Reste à espérer que ce soit comme une sorte de système intermédiaire, un sas qui permettrait d'éduquer les gens et assurerait ainsi une sorte de transition progressive vers de réels mécanismes de capitalisation. Je n'y crois pas trop. C'est la même idée que Madelin applique dans le domaine de la santé. Mais on peut aussi bien démontrer que les institutions partiellement de marché qu'il préconise peuvent dans ce cas jouer aussi bien en faveur d'une réétatisation et bureaucratisation complète du système de santé, que comme un sas vers l'élargissement des logiques de concurrence.
Le système par points est certainement un grand progrès puisqu'on distribue réellement ce qui est collecté (donc fini les déficits) et qu'on tient compte de l'effort de cotisation de chacun.
Mais il n'en demeure pas moins que de telles retraites seront toujours très modestes dans une population vieillissante où peu d'actifs financent un système comprenant beaucoup de retraités.
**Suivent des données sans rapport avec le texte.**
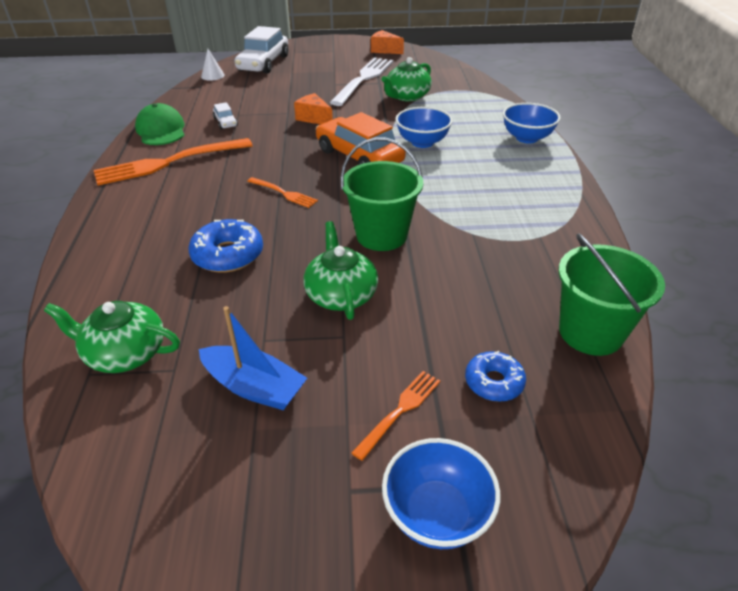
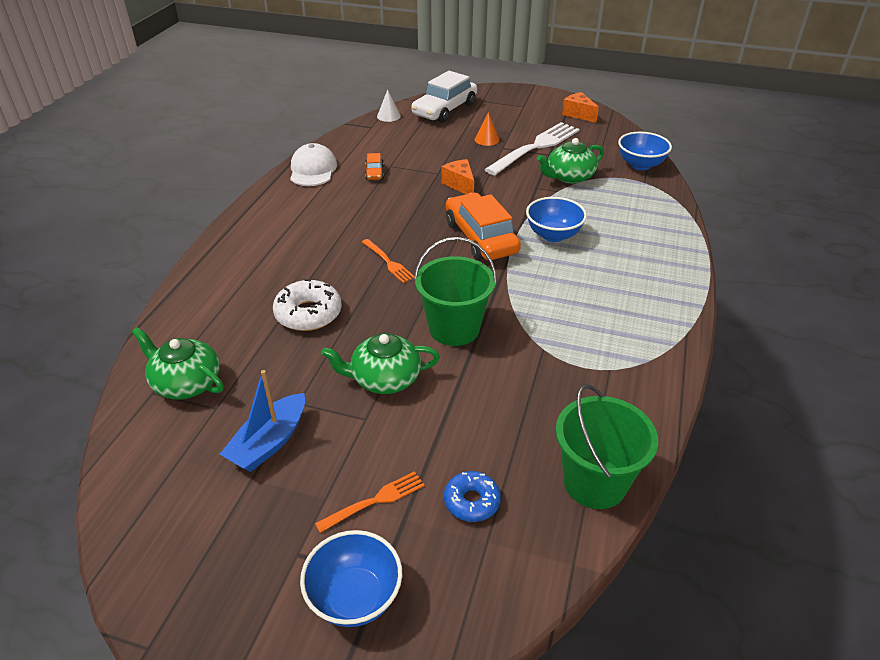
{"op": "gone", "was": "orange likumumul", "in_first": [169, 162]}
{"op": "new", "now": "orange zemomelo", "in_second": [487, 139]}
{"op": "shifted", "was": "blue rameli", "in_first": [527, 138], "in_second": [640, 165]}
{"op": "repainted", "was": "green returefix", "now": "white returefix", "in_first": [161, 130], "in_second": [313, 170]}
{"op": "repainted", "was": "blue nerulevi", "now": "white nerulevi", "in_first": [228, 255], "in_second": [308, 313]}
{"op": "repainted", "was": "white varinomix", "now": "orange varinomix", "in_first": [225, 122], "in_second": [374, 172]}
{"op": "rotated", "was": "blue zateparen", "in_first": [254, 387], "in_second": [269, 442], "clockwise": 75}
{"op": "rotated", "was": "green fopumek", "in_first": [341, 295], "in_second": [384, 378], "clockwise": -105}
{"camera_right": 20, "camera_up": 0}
Il est donc tout aussi urgent à mon avis de favoriser la mise en place d'un deuxième socle de retraite, un système de capitalisation individuel géré par le privé. La montée en puissance de ce système permettant à terme de sortir de la répartition. Je ne comprends pas pourquoi l'Etat et les "partenaires sociaux" (puisque curieusement c'est eux qui discutent des retraites) sont sourds à la capitalisation.